Fat is the most calorie-dense macronutrient, so it’s your best friend if you’re struggling to gain enough. Avocados, nuts, seeds, olive oil, and fatty fish like salmon all provide calories while delivering omega-3 fatty acids that support your baby’s brain development. Research on omega-3 supplementation in the first trimester has found it’s associated with larger head circumference and higher estimated fetal weight later in pregnancy. Drizzling olive oil on vegetables, adding nut butter to smoothies, or snacking on trail mix are easy ways to boost your daily intake without feeling overstuffed.

Calcium and Dairy

Your baby needs calcium for bone development, and if you don’t eat enough, your body will pull it from your own bones. Dairy products like milk, yogurt, and cheese are the most efficiently absorbed sources. A cup of milk, a serving of yogurt, and an ounce and a half of mozzarella across the day covers a significant portion of your needs. If you don’t tolerate dairy, calcium-fortified orange juice and leafy greens like kale and broccoli are alternatives, though you’ll need to eat more of them to get the same amount.

Iron-Rich Foods

Your blood volume increases by nearly 50% during pregnancy, which demands a lot of extra iron. Lean red meat, dark turkey, iron-fortified cereals, kidney beans, and spinach are all solid sources. Pairing iron-rich foods with something containing vitamin C (like tomatoes or citrus) helps your body absorb more of it.

Folate Sources

Folate is critical for preventing neural tube defects, especially in early pregnancy. Dark leafy greens, citrus fruits, dried beans, lentils, and fortified cereals are reliable sources. Most prenatal vitamins also contain folic acid (the synthetic form), but getting folate from food gives you extra calories and fiber at the same time.
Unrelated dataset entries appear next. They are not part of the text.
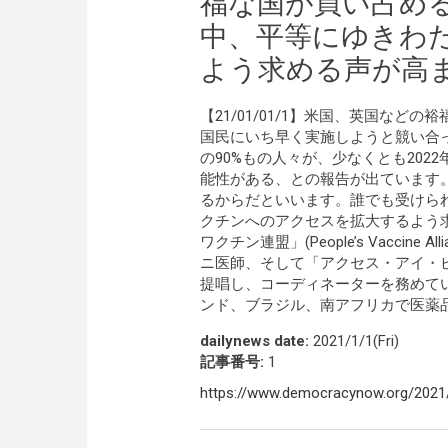
福な国が買い占め
中、平等にゆきわ
よう求める声が高
【21/01/01/1】米国、英国な
国民にいち早く実施しようと競い合
の90%もの人々が、少なくとも20
能性がある、との報告が出ています
るからだといいます。誰でも受けら
クチンへのアクセスを拡大するよう
ワクチン連盟」(People’s Vacci
ニ医師、そして「アクセス・アイ・ビー
提唱し、コーディネーターを務めて
ンド、ブラジル、南アフリカで医薬
dailynews date:
2021/1/1(Fri)
記事番号:
1
https://www.democracynow.org/2021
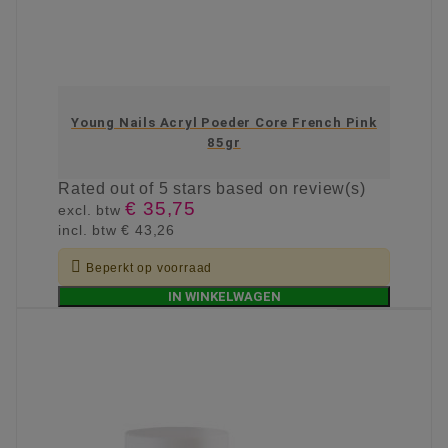
Young Nails Acryl Poeder Core French Pink
85gr
Rated
out of 5 stars based on
review(s)
€ 35,75
excl. btw
incl. btw
€ 43,26

Beperkt op voorraad
IN WINKELWAGEN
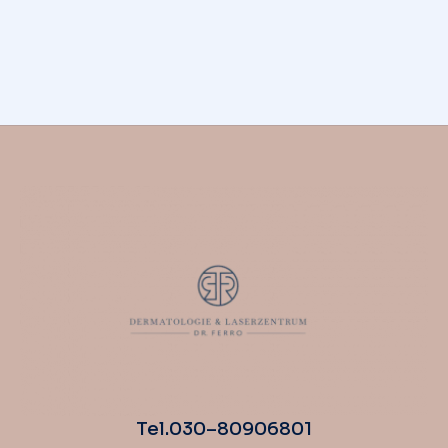
5 exciting facts about hand
fillers
AESTHETICS
,
HANDS
NOVEMBER 7, 2023
Tel. 030 – 80 90 68 01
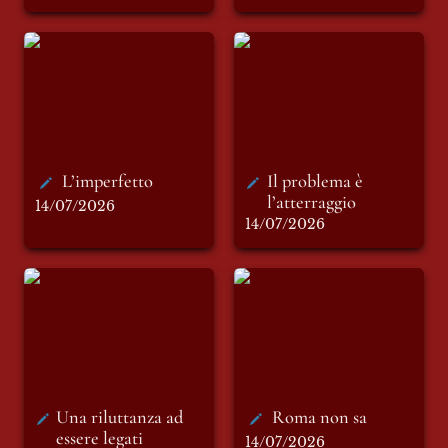
L’imperfetto
Il problema è
l’atterraggio
L’imperfetto
Il problema è 
l’atterraggio
14/07/2026
14/07/2026
Una riluttanza ad
Roma non sa
essere legati
Una riluttanza ad 
Roma non sa 
essere legati
14/07/2026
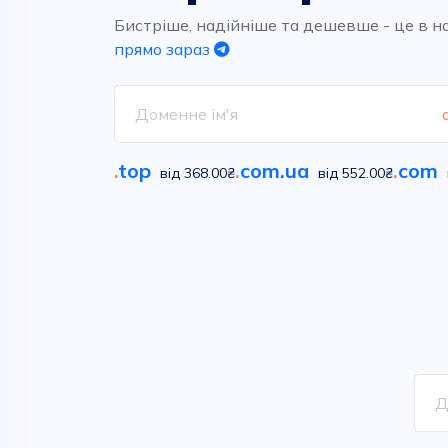
Високоякісний та надшвидкий
Обирайте вільні імена у
хостинг для ваших проектів.
сотнях класичних та новітніх
Бистріше, надійніше та дешевше - це в н
домених зон
прямо зараз
Дивитися
Дивитися
.
top
.
com.ua
.
com
від 368.00₴
від 552.00₴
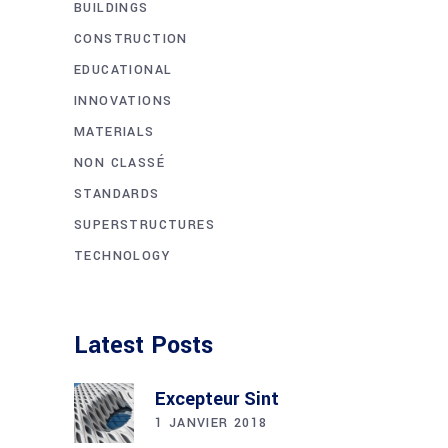
BUILDINGS
CONSTRUCTION
EDUCATIONAL
INNOVATIONS
MATERIALS
NON CLASSÉ
STANDARDS
SUPERSTRUCTURES
TECHNOLOGY
Latest Posts
Excepteur Sint
1 JANVIER 2018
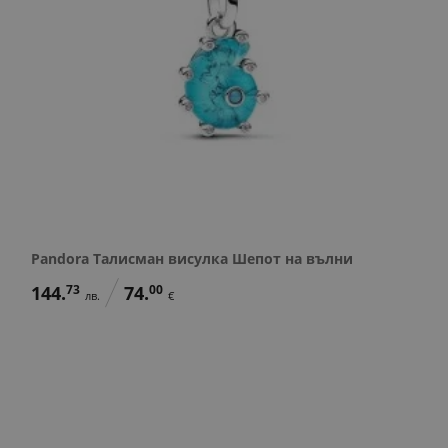
Pandora Талисман висулка Шепот на вълни
144.
73
74.
00
лв.
€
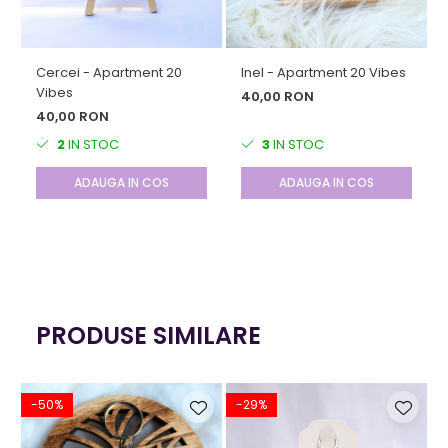
Cercei - Apartment 20
Inel - Apartment 20 Vibes
Vibes
40,00 RON
40,00 RON
2
IN STOC
3
IN STOC
ADAUGA IN COS
ADAUGA IN COS
PRODUSE SIMILARE
-50%
-29%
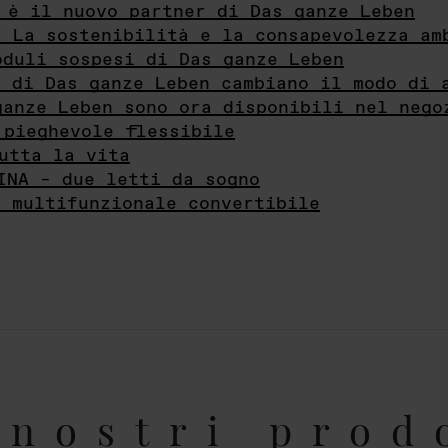
 è il nuovo partner di Das ganze Leben
- La sostenibilità e la consapevolezza am
oduli sospesi di Das ganze Leben
i di Das ganze Leben cambiano il modo di 
ganze Leben sono ora disponibili nel nego
 pieghevole flessibile
utta la vita
INA – due letti da sogno
e multifunzionale convertibile
nostri prod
Practical Tips When Gaining Weight Feels Hard

Some women struggle to gain weight during pregnancy, especially in the first trimester when nausea peaks. Morning sickness affects up to 80% of pregnant women, and it can make the idea of eating anything feel impossible. A few strategies help.

Eat small, frequent meals instead of three large ones. An empty stomach often makes nausea worse, so keeping something in your system throughout the day, even just crackers or dry toast first thing in the morning, can help. Cold or room-temperature foods tend to be better tolerated than hot meals, which have stronger smells. Ginger tea or ginger chews can ease mild nausea for some women. If your nausea is severe enough that you’re losing weight or can’t keep fluids down, your provider may recommend medication or IV fluids to get you through the worst of it.

Once nausea subsides (usually by 14 to 16 weeks for most women), you can focus on catching up. Calorie-dense snacks between meals are the easiest way to close a gap. Think smoothies made with whole milk, banana, peanut butter, and a scoop of oats. Or avocado toast on whole grain bread with an egg on top. These types of snacks pack 300 to 500 calories without requiring you to sit down for a full meal.

If you have a naturally small appetite, liquid calories can help. Whole milk, fruit smoothies, and soups made with cream or coconut milk add calories without filling you up as much as solid food. Eating on a schedule rather than waiting until you feel hungry also helps, because pregnancy hormones don’t always send reliable hunger signals.

What the Weight Actually Consists Of

It helps to understand that pregnancy weight gain isn’t all body fat. For a woman who gains about 30 pounds, the breakdown looks roughly like this: the baby accounts for 7 to 8 pounds, the placenta about 1.5 pounds, amniotic fluid around 2 pounds, increased blood volume about 3 to 4 pounds, larger uterus and breasts another 3 to 4 pounds, extra fluid in your tissues about 3 to 4 pounds, and the remainder is fat stores your body builds as an energy reserve for breastfeeding. Every pound serves a purpose.